Dari riwayat ini dapat ditarik kesimpulan bahwa meski kita akan dibangkitkan dengan niat-niat kita dan apabila sebelum mengetahui instruksi-instruksi para Imam Maksum As dalam masalah ini, secara tulus ikhlas dan untuk meraih keridhaan Allah Swt, Anda ikut serta dalam perhimpunan seperti ini dan tidak bermaksud untuk menguatkan mereka, maka di akhirat kelak Anda akan memperoleh pahala. Namun bagaimanapun, apa pun tindakan yang membuat kita terseret dalam perhimpunan orang-orang sesat dan menyimpang, maka selalu ada resiko dan bahaya untuk menerima kemurkaan dan kemarahan Allah Swt di dunia ini, sebuah kemurkaan yang boleh jadi secara lahir, pengaruhnya tidak nampak, namun pengaruh ril dan praktiknya senantiasa menghantui kita dalam kehidupan keseharian.
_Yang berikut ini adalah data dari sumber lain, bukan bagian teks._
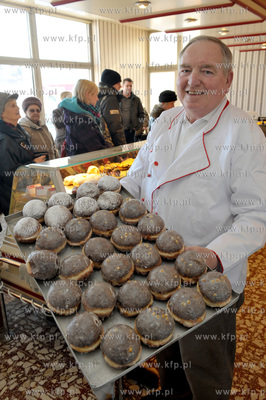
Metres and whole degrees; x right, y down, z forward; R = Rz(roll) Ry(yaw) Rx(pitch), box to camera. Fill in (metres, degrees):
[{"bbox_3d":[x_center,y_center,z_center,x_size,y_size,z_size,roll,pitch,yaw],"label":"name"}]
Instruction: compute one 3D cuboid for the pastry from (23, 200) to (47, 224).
[{"bbox_3d":[-0.307,0.035,1.117,0.077,0.060,0.077,0,37,0],"label":"pastry"}]

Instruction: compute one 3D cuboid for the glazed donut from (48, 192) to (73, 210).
[{"bbox_3d":[-0.234,0.007,1.161,0.082,0.051,0.082,-1,37,0],"label":"glazed donut"}]

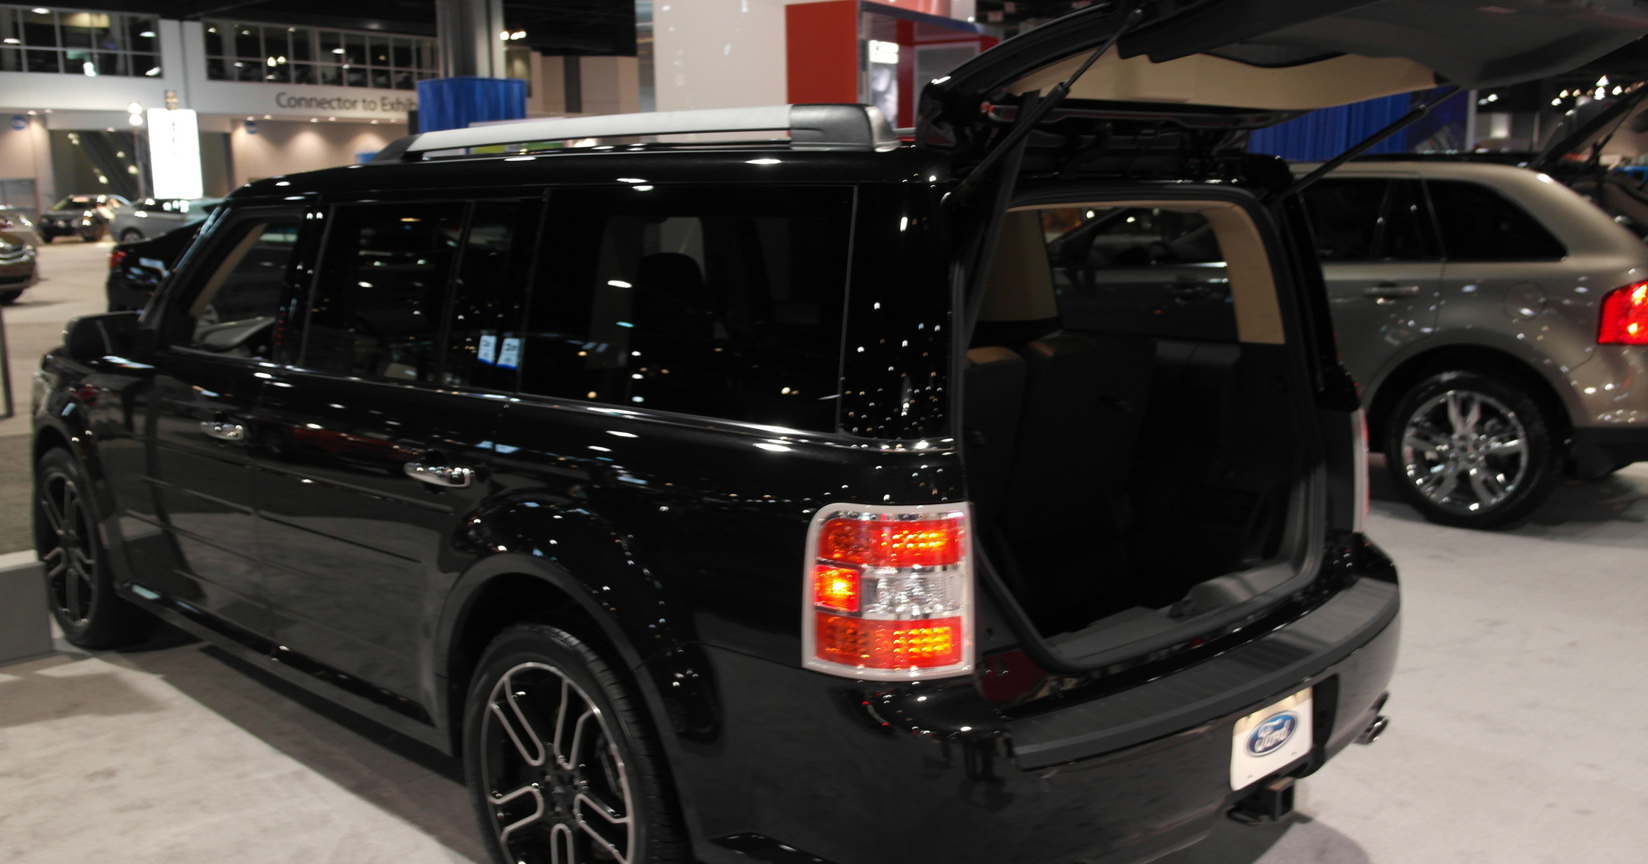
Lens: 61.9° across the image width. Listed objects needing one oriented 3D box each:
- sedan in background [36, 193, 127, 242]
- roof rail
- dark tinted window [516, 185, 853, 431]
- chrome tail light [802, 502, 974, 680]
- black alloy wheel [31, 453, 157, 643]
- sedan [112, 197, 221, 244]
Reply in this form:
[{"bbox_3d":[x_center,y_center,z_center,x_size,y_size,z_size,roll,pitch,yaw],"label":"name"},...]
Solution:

Akhir kata, kami ingin menyampaikan sebuah poin yang diadopsi dari ayat al-Qur’an sekaitan dengan pertanyaan Anda. Meski amalan haji orang-orang musyrik, memiliki banyak kemiripan dengan apa yang dilakukan oleh kaum Muslimin, Allah Swt, dengan menurunkan sebuah ayat, melarang mereka untuk tidak mendekati Ka’bah dan mengerjakan kewajiban-kewajiban haji.[8]
Dalil pelarangan ini dapat ditelusuri pada poin ini bahwa orang-orang yang tidak beriman tidak boleh dibiarkan mengerjakan syiar-syiar agama yang benar. Karena boleh jadi, mereka memanfaatkan situasi dan kondisi seperti ini dan mempropagandakan keyakinan-keyakinan batil mereka!
Situasi dan kondisi serupa juga dapat ditemukan pada obyek yang menjadi pertanyaan Anda, meski niat menyebarluaskan syiar-syiar Imam Husain As, sangat mendapat sokongan dan dukungan para Imam Maksum As. Namun kita tidak boleh memberikan izin majelis-majelis seperti ini menjadi media bagi propaganda mazhab-mazhab sesat dan menyimpang. Karena itu, Anda tidak dianjurkan untuk menghadiri dan ikut serta dalam acara-acara yang mereka selenggarakan.
Tentu saja harap diketahui bahwa nasihat ini berlaku tatkala Anda tidak mampu mempengaruhi mereka. Anda dianjurkan dan dibenarkan duduk bersama dengan orang-orang ini, dengan maksud untuk beramar makruf dan nahi mungkar dan juga untuk menyisakan pengaruh serta melakukan propaganda (tabligh) dengan syarat-syarat tertentu[9] yang dalam sebagian perkara hukumnya wajib.[10] [IQuest]
[1]. Apabila Anda masih ragu dalam hal ini kami siap menjawab pertanyaan Anda dengan jawaban yang berbeda.
[2]. Nahj al-Balagha, hal. 489, Hikmah-hikmah Pendek, No. 117, Intisyarat-e Dar al-Hijrah, Qum, tanpa tahun. Dua jenis manusia akan terpuruk karena saya: orang yang mencintai saya secara berlebih-lebihan, dan orang yang sangat membenci saya. “Halaka fiyya rajulani, muhibbun ghâlin wa mubghidh qâlin.”
[3]. Wasâil al-Syiah, Muhammad bin al-Hasan Hurr al-Amili, jil. 16, hal. 143, Riwayat 21194, Muassasah Ali al-Bait, Qum, 1409 H.
[4]. Ibid, jil. 16, hal. 267-268, Riwayat 21533.
[5]. Ibid, jil. 16, hal. 48, Riwayat 15610.
[6]. Ibid, jil. 16, hal. 260, Riwayat 21512.
[7]. Ibid, jil. 16, hal. 260-261, Riwayat 21513.
[8]. “Hai orang-orang yang beriman, sesungguhnya orang-orang yang musyrik itu najis, maka janganlah mereka mendekati Masjidil Haram sesudah tahun ini. Dan jika kamu khawatir menjadi miskin, maka Allah nanti akan memberikan kekayaan kepadamu dari karunia-Nya, jika Dia menghendaki. Sesungguhnya Allah Maha Mengetahui lagi Maha Bijaksana.” (Qs. Al-Taubah [9]:28)
[9]. Taudhih al-Masâil (al-Muhassyâ li al-Imâm al-Khomeini), jil. 2, hal. 756-758.
[10]. Taudhih al-Masâil (al-Muhassyâ li al-Imâm al-Khomeini), jil. 2, hal. 756. Masalah 2786, 2787, 2788 dan 2789.